= Isaac ben Joseph ibn Pulgar =

14th-century Spanish philosopher and poet

Isaac ben Joseph ibn Pulgar or Isaac ben Joseph ibn Polkar or Isaac Polqar was a Spanish Jewish philosopher, poet, and controversialist, who flourished in the first half of the fourteenth century.

==Life==

Where he lived is not known, for though "Avilla" is given at the end of his translation of Al-Ghazali's Maqasid, the town-name as well as the date is probably the copyist's. He was a warm defender of Isaac Albalag, and continued his translation of Al-Ghazali's-work. It seems from his Ezer ha-Dat that he had been a friend of Abner of Burgos; but when the latter, after conversion, sent him one of his anti-Jewish writings, he replied in a stinging satirical poem.

==Works==

Ibn Pulgar wrote the following:

1. Hebrew translation of the third book of Al-Ghazali's Maqasid (completed in 1307)
2. Ezer ha-Dat, the most important of his writings (see below), a polemical work in five books, in the form of dialogues, and interspersed with verse;
3. Iggeret ha-Ḥarfit, a refutation of Abner of Burgos' Minhat Kena'ot
4. a refutation in Spanish of astrology
5. verse.

Ibn Pulgar defended halakhah, but said that aggadic portions of the Talmud that do not pertain to matters of faith are not authoritative. Ibn Pulgar's theory was that laws were not instituted for the sake of God, who has no need of them, but for the sake of man. Therefore, he who observes these laws must not expect any future reward, as he is rewarded in the observance of them. Thus the question, "Why are sinners often happy and the pious unhappy?" has no meaning, for virtue and wisdom contain happiness in themselves, while sin and folly contain unhappiness.

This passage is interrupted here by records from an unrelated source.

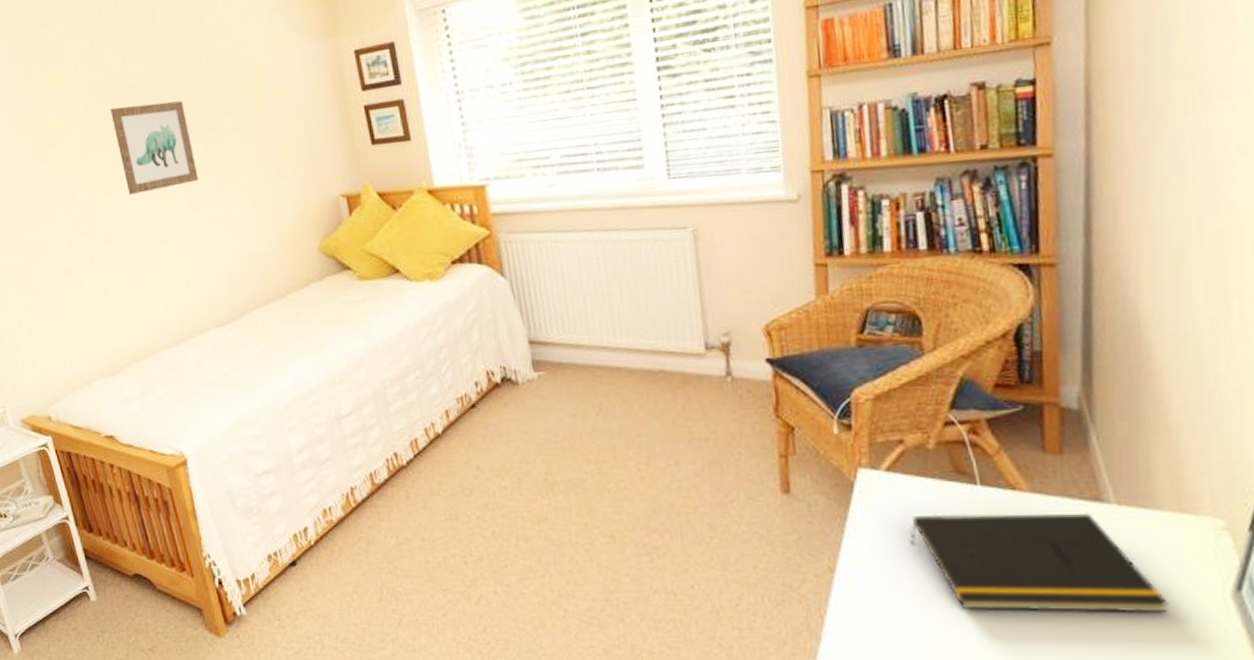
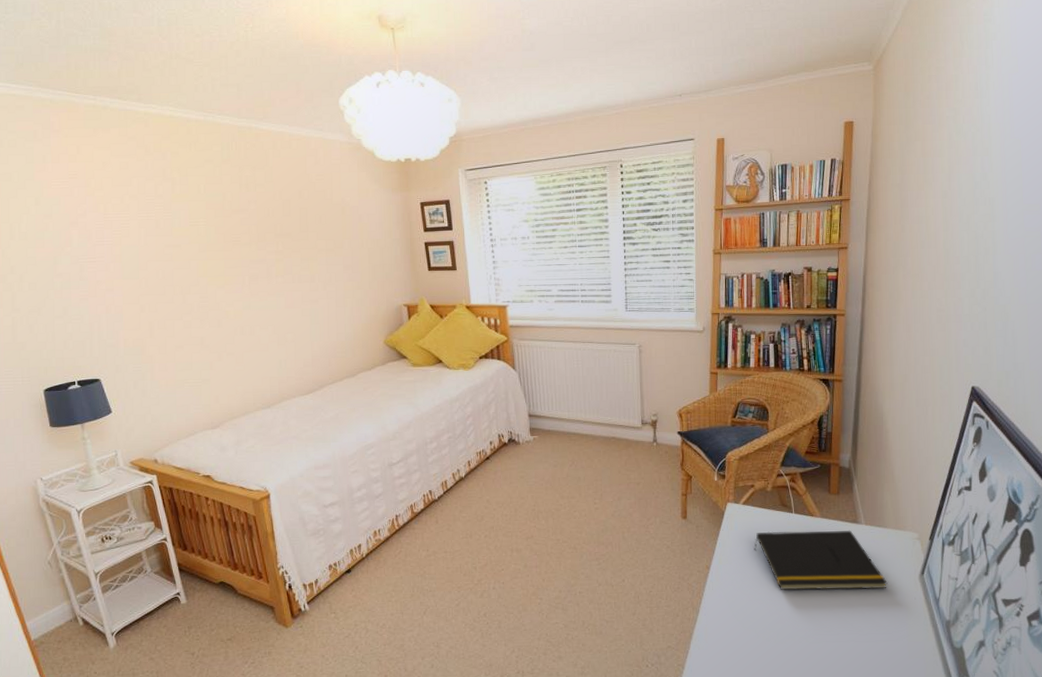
wall art: present [110,101,199,196] -> none [226,224,295,292]

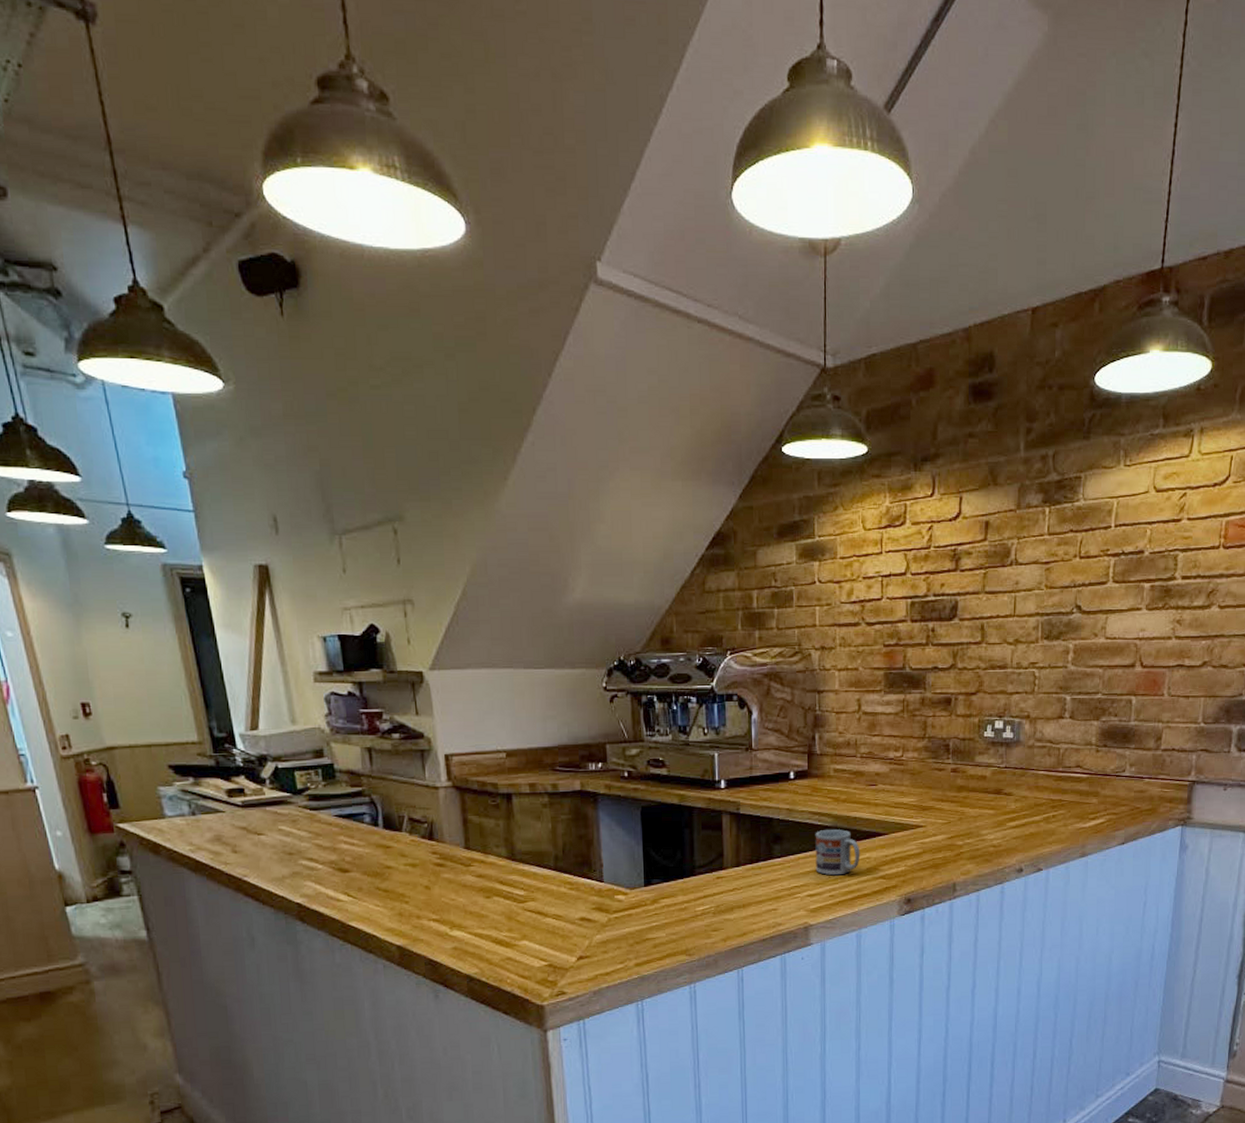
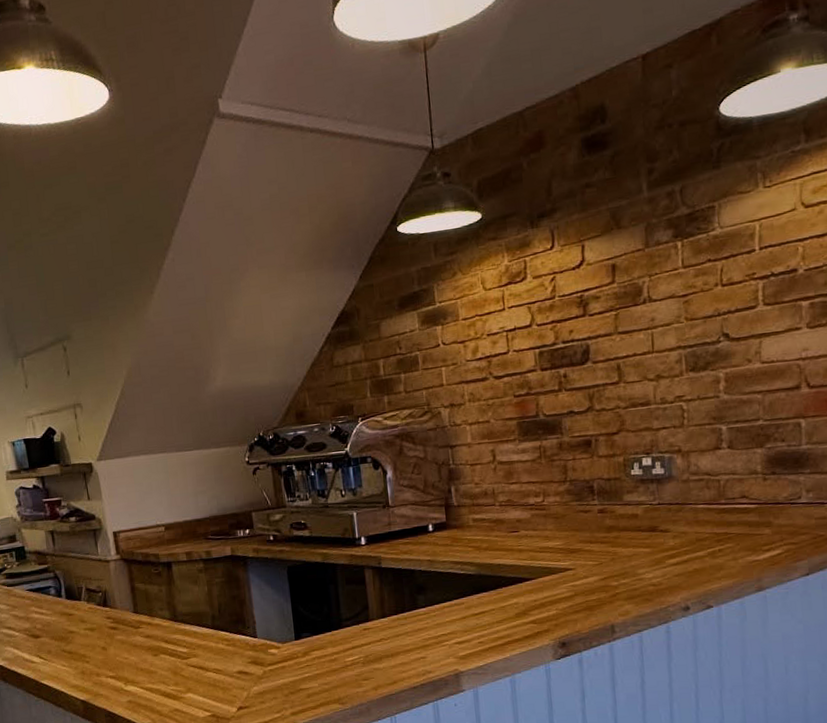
cup: present [815,829,861,876] -> none [458,577,508,623]

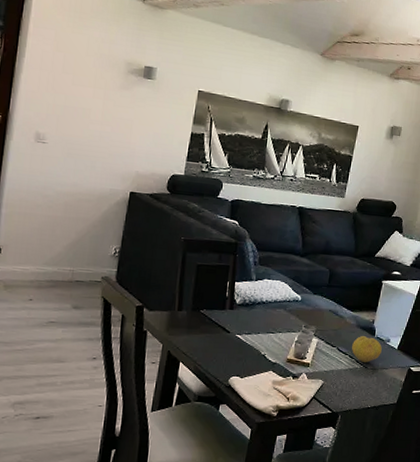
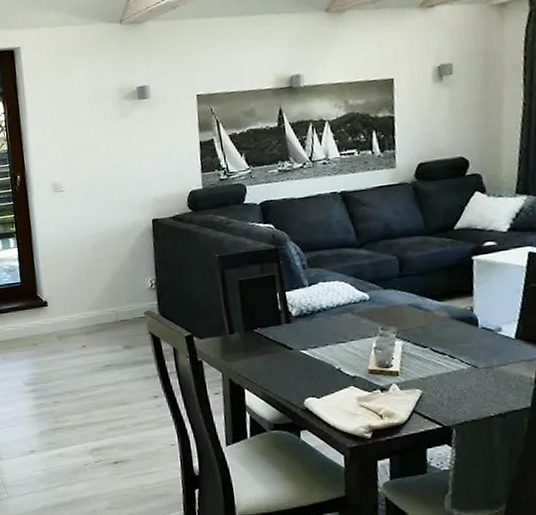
fruit: present [352,336,382,362] -> none [450,329,493,361]

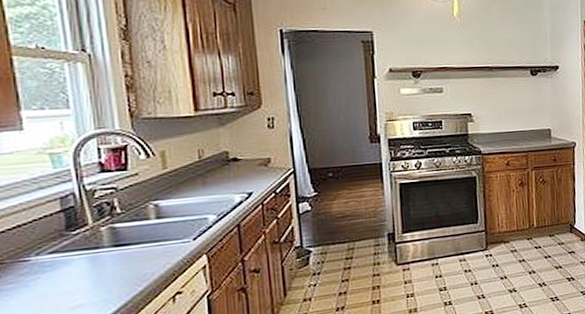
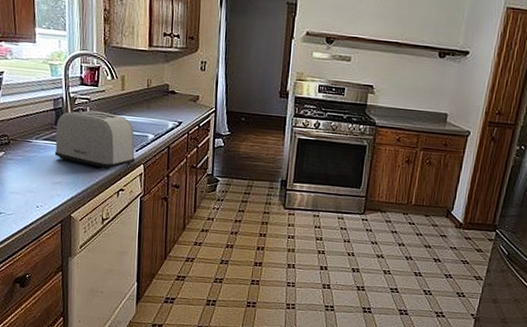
toaster: none [68,199,193,273] -> present [54,110,135,170]

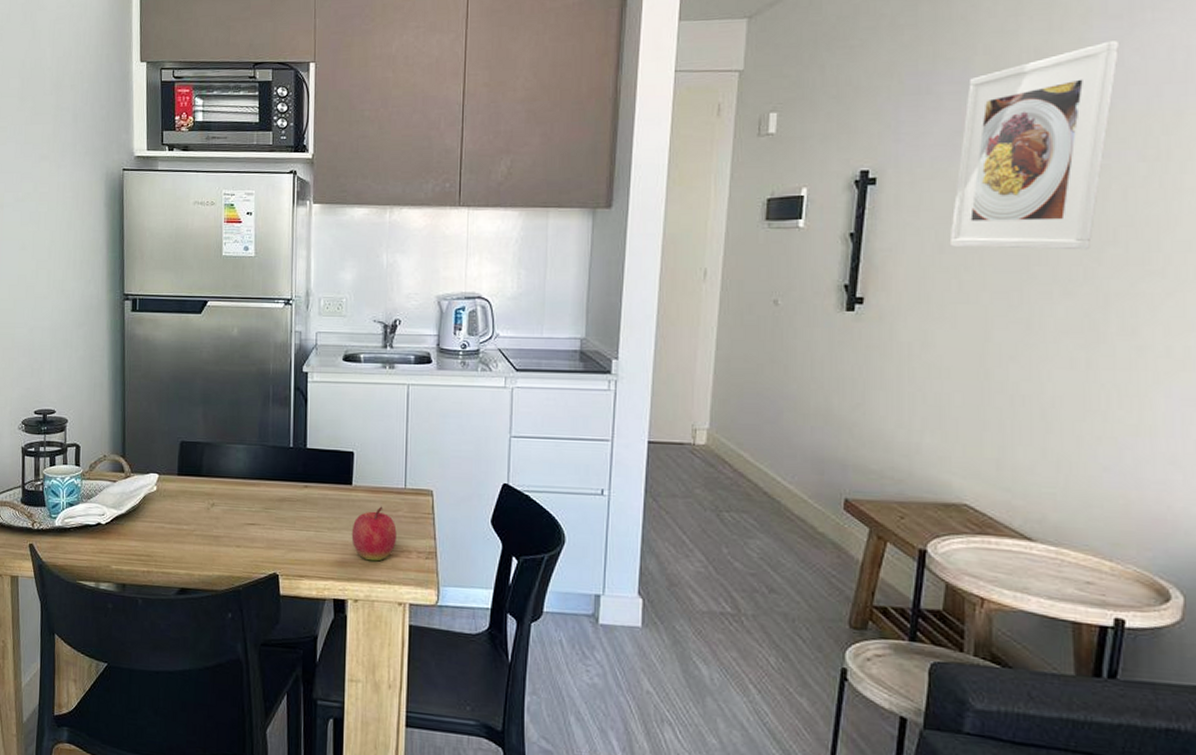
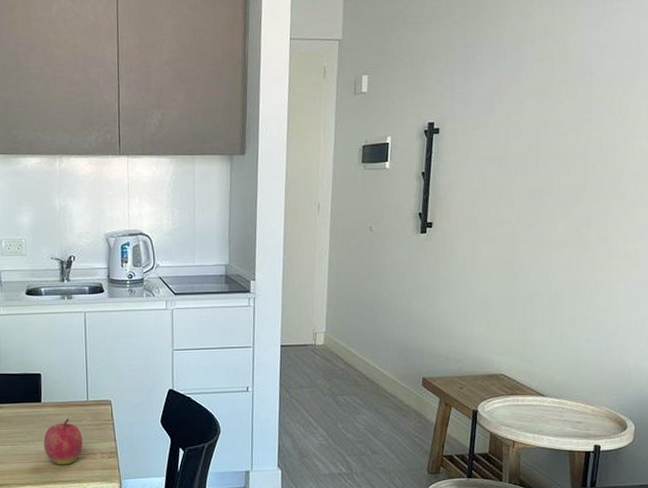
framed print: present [949,41,1120,250] -> none [489,24,597,182]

Of Ezer ha-Dat, the first book, in eight chapters ("she'arim", literally "gates"), is a demonstration of the superiority of the Jewish religion, in which Ibn Pulgar attacks both apostates and Christians. The second book attacks infidels and skeptics. The third attacks astrologers. The fourth attacks those who explain the Bible in a strictly literal sense and those who, like the Christians, interpret it in a figurative and allegorical sense. The fifth attacks those who do not believe in the immortality of the soul.

The second book, a dialogue between an aged partisan of Talmudic Judaism ("Torani") and a youthful philosopher, has been printed in Eliezer Ashkenazi's "Ta'am Zekenim" (Frankfort-on-the-Main, 1855). Ibn Pulgar's object here was to prove the superiority of philosophical Judaism; but his arguments are more clearly expressed in the fourth book, in which he attacks kabbalists, sorcerers, and false philosophers. His diatribes against the first two classes have been published by Isidore Loeb. The complete work was published by George S. Belasco.